Email mkotelchuck@whatsupmag.com with your most recent read and a quick review about it to be featured!
Educated by Tara Westover: Tara Westover was seventeen when she first set foot in a classroom. Instead of traditional lessons, she grew up learning how to stew herbs into medicine, scavenging in the family scrap yard and helping her family prepare for the apocalypse. She had no birth certificate and no medical records and had never been enrolled in school. Westover’s mother proved a marvel at concocting folk remedies for many ailments. As Tara developed her own coping mechanisms, little by little, she started to realize that what her family was offering didn’t have to be her only education. Her first day of university was her first day in school—ever—and she would eventually win an esteemed fellowship from Cambridge and graduate with a PhD in intellectual history and political thought.
Good Morning, Monster by Catherine Gildiner: In this fascinating narrative, therapist Catherine Gildiner’s presents five of what she calls her most heroic and memorable patients. Among them: a successful, first generation Chinese immigrant musician suffering sexual dysfunction; a young woman whose father abandoned her at age nine with her younger siblings in an isolated cottage in the depth of winter; and a glamorous workaholic whose narcissistic, negligent mother greeted her each morning of her childhood with "Good morning, Monster." Each patient presents a mystery, one that will only be unpacked over years. They seek Gildiner's help to overcome an immediate challenge in their lives, but discover that the source of their suffering has been long buried. As in such recent classics as The Glass Castle and Educated, each patient embodies self-reflection, stoicism, perseverance, and forgiveness as they work unflinchingly to face the truth. Gildiner's account of her journeys with them is moving, insightful, and sometimes very funny. Good Morning Monster offers an almost novelistic, behind-the-scenes look into the therapist's office, illustrating how the process can heal even the most unimaginable wounds.

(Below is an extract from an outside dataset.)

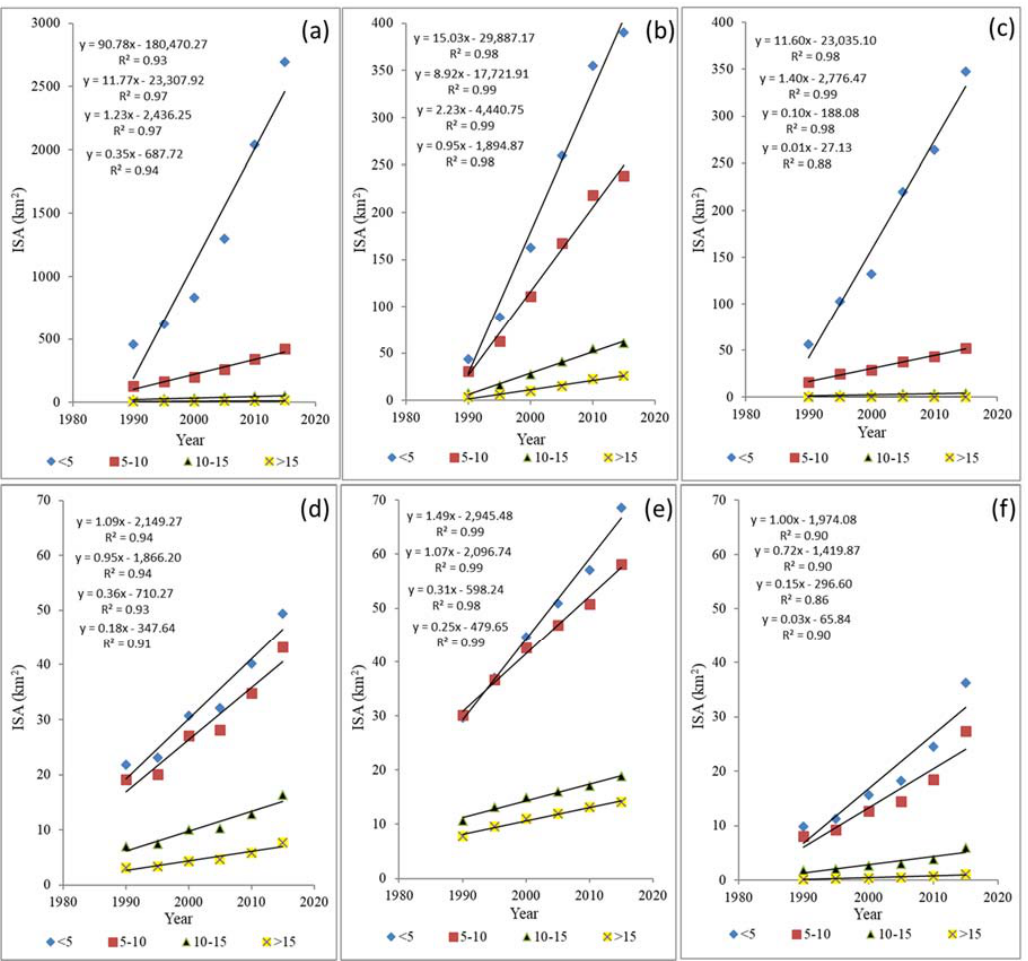
Figure 9. The change in ISA over time based on four slope categories; ( a ) Shanghai, ( b ) Shenzhen, ( c ) Ho Chi Minh City, ( d ) Ulaanbaatar, ( e ) Lanzhou, and ( f ) Vientiane.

The Power of Letting Go by John Purkiss: The Power of Letting Go brings together a number of key principles that come up for anyone who is on the journey of self-enquiry and development. At some point, the choice becomes clear, whether to hold on or let go. For some, it's easy, just do it, f**k it. For many others, there are multiple layers and obstacles that have built up through one's life so far. Expectations, fear of uncertainty, well-worn inhibitive thought patterns, lack of trust, lack of acceptance, old trauma and hurt. Despite all this, there is a spark, a glimmer of hope that brightens at the thought of letting go and going with the flow, at following one's instincts and intuition rather than constantly second-guessing the outcome, at letting go of expectations and enjoying what is. This book combines both the why and the how to let go, with excellent practices that help convert the desire into action.